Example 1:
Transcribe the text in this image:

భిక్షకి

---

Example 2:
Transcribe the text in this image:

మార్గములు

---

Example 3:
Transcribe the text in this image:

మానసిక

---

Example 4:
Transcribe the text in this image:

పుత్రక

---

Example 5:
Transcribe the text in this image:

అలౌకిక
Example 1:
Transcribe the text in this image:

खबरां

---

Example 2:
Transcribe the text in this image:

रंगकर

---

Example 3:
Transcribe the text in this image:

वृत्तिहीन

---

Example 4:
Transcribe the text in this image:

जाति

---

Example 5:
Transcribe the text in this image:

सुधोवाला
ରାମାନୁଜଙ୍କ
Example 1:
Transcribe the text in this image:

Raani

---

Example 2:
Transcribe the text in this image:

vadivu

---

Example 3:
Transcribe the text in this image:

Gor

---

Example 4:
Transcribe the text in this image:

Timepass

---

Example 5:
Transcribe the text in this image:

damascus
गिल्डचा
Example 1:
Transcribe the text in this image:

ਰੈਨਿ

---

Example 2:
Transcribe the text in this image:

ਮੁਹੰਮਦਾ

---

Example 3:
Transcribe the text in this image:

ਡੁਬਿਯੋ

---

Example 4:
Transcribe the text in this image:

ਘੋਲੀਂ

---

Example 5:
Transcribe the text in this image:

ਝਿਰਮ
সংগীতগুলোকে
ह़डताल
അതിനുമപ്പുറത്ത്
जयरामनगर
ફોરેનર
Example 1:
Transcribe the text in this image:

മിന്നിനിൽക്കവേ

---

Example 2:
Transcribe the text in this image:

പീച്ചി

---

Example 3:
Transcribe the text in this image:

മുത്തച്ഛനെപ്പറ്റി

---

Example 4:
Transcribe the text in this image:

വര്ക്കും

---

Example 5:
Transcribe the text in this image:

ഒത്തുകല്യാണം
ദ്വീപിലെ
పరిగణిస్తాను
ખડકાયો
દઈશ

◆ ◆ ◆

Return all data verbatim.

> **Response to the task**:
Example 1:
Transcribe the text in this image:

భిక్షకి

---

Example 2:
Transcribe the text in this image:

మార్గములు

---

Example 3:
Transcribe the text in this image:

మానసిక

---

Example 4:
Transcribe the text in this image:

పుత్రక

---

Example 5:
Transcribe the text in this image:

అలౌకిక
Example 1:
Transcribe the text in this image:

खबरां

---

Example 2:
Transcribe the text in this image:

रंगकर

---

Example 3:
Transcribe the text in this image:

वृत्तिहीन

---

Example 4:
Transcribe the text in this image:

जाति

---

Example 5:
Transcribe the text in this image:

सुधोवाला
ରାମାନୁଜଙ୍କ
Example 1:
Transcribe the text in this image:

Raani

---

Example 2:
Transcribe the text in this image:

vadivu

---

Example 3:
Transcribe the text in this image:

Gor

---

Example 4:
Transcribe the text in this image:

Timepass

---

Example 5:
Transcribe the text in this image:

damascus
गिल्डचा
Example 1:
Transcribe the text in this image:

ਰੈਨਿ

---

Example 2:
Transcribe the text in this image:

ਮੁਹੰਮਦਾ

---

Example 3:
Transcribe the text in this image:

ਡੁਬਿਯੋ

---

Example 4:
Transcribe the text in this image:

ਘੋਲੀਂ

---

Example 5:
Transcribe the text in this image:

ਝਿਰਮ
সংগীতগুলোকে
ह़डताल
അതിനുമപ്പുറത്ത്
जयरामनगर
ફોરેનર
Example 1:
Transcribe the text in this image:

മിന്നിനിൽക്കവേ

---

Example 2:
Transcribe the text in this image:

പീച്ചി

---

Example 3:
Transcribe the text in this image:

മുത്തച്ഛനെപ്പറ്റി

---

Example 4:
Transcribe the text in this image:

വര്ക്കും

---

Example 5:
Transcribe the text in this image:

ഒത്തുകല്യാണം
ദ്വീപിലെ
పరిగణిస్తాను
ખડકાયો
દઈશ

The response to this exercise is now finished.